Now, two weeks after the shutdown, the journalists’ union, Writers Guild of America–East, announced it has negotiated improved severance terms for DNAinfo and Gothamist employees. Former employees will receive three months of full pay and benefits, even if they get new jobs, plus four weeks’ severance pay. They also don’t have to sign a non-disparagement agreement. The terms apply even to non-union former DNAinfo and Gothamist employees, a DNAinfo spokeswoman told Patch. It’s not clear if these non-union employees include DNAinfo and Gothamist-network offices outside of New York—in San Francisco, Los Angeles, Chicago, and Washington, D.C.—which had not unionized. A spokesman for the Writers Guild of America–East declined to answer any questions.

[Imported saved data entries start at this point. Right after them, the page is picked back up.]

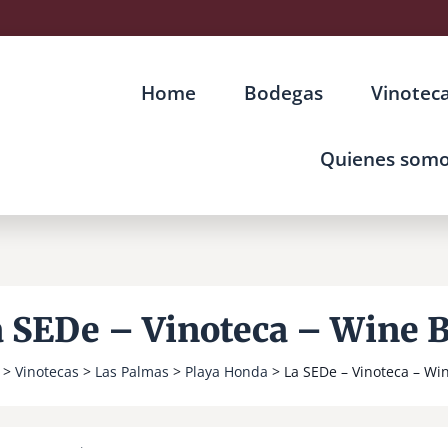
Home
Bodegas
Vinotec
Quienes som
 SEDe – Vinoteca – Wine 
>
Vinotecas
>
Las Palmas
>
Playa Honda
> La SEDe – Vinoteca – Wi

“I think that this is a very substantial agreement,” says William Gould, an emeritus law professor for Stanford University and a former chairman for the National Labor Relations Board.

While Gould and Dau-Schmidt both say the pay that former DNAinfo and Gothamist employees will receive is noteworthy, they disagree on the importance of a non-disparagement clause (or a lack of one). Gould says so long as both the union and the employees are satisfied with the parting terms, “Ricketts has little concern with disparagement and no incentive to require it.” …

It remains to be seen whether journalists’ and other unions will be able to negotiate similarly generous terms should another anti-union company owner want to cease operations in the future. Gould thought Ricketts’ situation was “unusual.” While it’s not illegal to close your company after your employees unionize, it is illegal to threaten to do so while they’re still working. Ricketts had been open about his anti-union views—writing a blog post titled, “Why I’m Against Unions at Businesses I Create”—while his workers were still organizing. In addition, The New Yorker reported this week that management had repeatedly threatened that if writers unionized, their publications would be closed, according to staffers. Although there’s little recourse now that the company is shuttered, it’s possible the union used Ricketts’ and his leaders’ past threats as leverage, Gould says.